Heavy Clashes Rock Sudan’s Capital Despite Truce Extension
Heavy explosions and gunfire rocked Sudan’s capital, Khartoum, and its twin city of Omdurman early Friday, residents said, despite the extension of a fragile truce between the county’s two top generals whose power struggle has killed hundreds.
After two weeks of fighting that has turned Khartoum into a war zone and thrown Sudan into turmoil, a wide-ranging group of international mediators — including African and Arab nations, the United Nations and the United States — were intensifying their pressure on the rival generals to enter talks on resolving the crisis.
So far, however, they have managed to achieve only a series of fragile temporary cease-fires that failed to stop clashes but created enough of a lull for tens of thousands of Sudanese to flee to safer areas and for foreign nations to evacuate thousands of their citizens by land, air and sea.
In a sign of the persistent chaos, Turkey said one of its evacuation planes was hit by gunfire outside Khartoum with no casualties on Friday, hours after both sides accepted a 72-hour truce extension.
The U.K. said it would end its evacuation flights on Saturday evening, after numbers of British citizens seeking an airlift began to decline. After a slow start that attracted criticism, Britain has run regular military flights from an airfield near Khartoum to Cyprus. As of Friday evening, it had airlifted 1,573 people, including nationals of several European countries.
“You have another 24 hours if you are eligible to make your way to the airport and we will get you on a plane,” Deputy Prime Minister Oliver Dowden said.

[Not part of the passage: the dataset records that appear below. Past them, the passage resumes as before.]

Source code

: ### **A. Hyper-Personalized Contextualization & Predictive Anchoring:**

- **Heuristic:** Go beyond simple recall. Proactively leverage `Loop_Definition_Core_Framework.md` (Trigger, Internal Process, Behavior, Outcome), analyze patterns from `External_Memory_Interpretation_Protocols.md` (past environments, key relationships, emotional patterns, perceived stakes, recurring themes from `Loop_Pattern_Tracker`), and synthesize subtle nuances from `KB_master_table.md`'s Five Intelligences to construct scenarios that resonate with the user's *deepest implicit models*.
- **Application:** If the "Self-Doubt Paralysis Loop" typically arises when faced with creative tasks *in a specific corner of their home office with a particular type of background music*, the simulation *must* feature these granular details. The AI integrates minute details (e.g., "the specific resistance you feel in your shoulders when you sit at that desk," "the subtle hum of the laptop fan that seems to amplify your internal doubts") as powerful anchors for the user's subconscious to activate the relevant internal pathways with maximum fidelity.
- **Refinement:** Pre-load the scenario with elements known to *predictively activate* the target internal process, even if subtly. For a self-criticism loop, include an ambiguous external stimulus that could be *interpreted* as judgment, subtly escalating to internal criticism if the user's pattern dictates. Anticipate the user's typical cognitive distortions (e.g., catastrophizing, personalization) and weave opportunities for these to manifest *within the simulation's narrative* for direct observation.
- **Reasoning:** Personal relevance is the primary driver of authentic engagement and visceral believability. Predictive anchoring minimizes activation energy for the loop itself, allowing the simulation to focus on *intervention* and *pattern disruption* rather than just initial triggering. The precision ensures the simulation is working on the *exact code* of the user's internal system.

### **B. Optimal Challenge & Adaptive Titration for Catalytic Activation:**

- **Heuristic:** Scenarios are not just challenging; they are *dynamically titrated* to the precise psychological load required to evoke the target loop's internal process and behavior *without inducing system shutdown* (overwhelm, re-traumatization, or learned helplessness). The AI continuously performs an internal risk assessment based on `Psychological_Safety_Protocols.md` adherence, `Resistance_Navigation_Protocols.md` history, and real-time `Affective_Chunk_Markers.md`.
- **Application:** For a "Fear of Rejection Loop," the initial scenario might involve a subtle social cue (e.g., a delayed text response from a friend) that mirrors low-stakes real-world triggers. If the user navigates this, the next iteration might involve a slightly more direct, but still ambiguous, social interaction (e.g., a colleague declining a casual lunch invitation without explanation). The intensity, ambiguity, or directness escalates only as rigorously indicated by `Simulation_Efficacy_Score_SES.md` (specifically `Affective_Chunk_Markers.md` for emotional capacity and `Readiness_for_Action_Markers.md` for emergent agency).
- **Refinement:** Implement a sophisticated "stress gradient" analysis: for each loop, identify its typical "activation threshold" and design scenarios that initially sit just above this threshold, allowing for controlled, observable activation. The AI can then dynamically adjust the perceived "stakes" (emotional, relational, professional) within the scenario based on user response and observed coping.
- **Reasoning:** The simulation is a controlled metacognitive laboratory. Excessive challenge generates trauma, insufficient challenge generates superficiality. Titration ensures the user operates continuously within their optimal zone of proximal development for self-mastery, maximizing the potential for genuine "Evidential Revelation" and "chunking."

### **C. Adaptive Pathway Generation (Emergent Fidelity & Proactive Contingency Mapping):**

Fierce clashes with frequent explosions and gunfire continued Friday in Khartoum’s upscale neighborhood of Kafouri, where the military’s warplanes bombed its rivals, the paramilitary Rapid Support Forces, residents said. Clashes were also reported around the military’s headquarters, the Republican Palace and the area close to the Khartoum international airport. All these areas have been flashpoints since the war erupted on April 15. Explosions also rang out across the river in Omdurman.
Doctors in the Sudanese capital said the RSF has been abducting medical personnel to treat its wounded fighters — a sign the paramilitary was struggling to get medical support.
The Turkish Defense Ministry said “light weapons were fired” at a C-130 aircraft heading to Wadi Sayidna airbase on Khartoum’s northern outskirts to evacuate Turkish civilians. The plane landed safely, the ministry said in a tweet, and no personnel were injured.
The Sudanese military blamed the RSF, which denied firing on the plane.
Over the past 14 days of pummeling each other, the military led by Gen. Abdel Fattah Burhan and the RSF led by Gen. Mohammed Hamdan Dagalo, have each failed to deal a decisive blow to the other in their struggle for control of Africa’s third largest nation.
Still, world powers have struggled to get them to adhere to announced cease-fires. A bloc of East Africa nations has put forward a initiative for the two sides to hold talks, and a gamut of mediators are promoting the plan, including the African Union, the United States, the United Arab Emirates, Saudi Arabia and the United Nations.
Burhan on Friday ruled out negotiations with Dagalo, accusing him of orchestrating a rebellion against the state, a day after the military expressed openness to the talks under the initiative. Dagalo “wants to rule Sudan, seize its resources and magnify his wealth,” Burhan said in an interview with U.S.-funded Alhurra TV, denying that he wants power for himself.
Both Burhan and Dagalo have been involved in crushing pro-democracy activists and together they pushed out civilians from an interim government in a coup in 2021. The former allies fell out in recent months in disputes over an internationally brokered deal meant to pave the way back to a civilian government, including over the issue of incorporating the RSF into the military.
The rivals’ battles in the streets with artillery barrages, airstrikes and gunfire have wreaked misery on millions of Sudanese caught between them. Many have left Khartoum to the northern borders with Egypt, or to the city of Port Sudan on the Red Sea.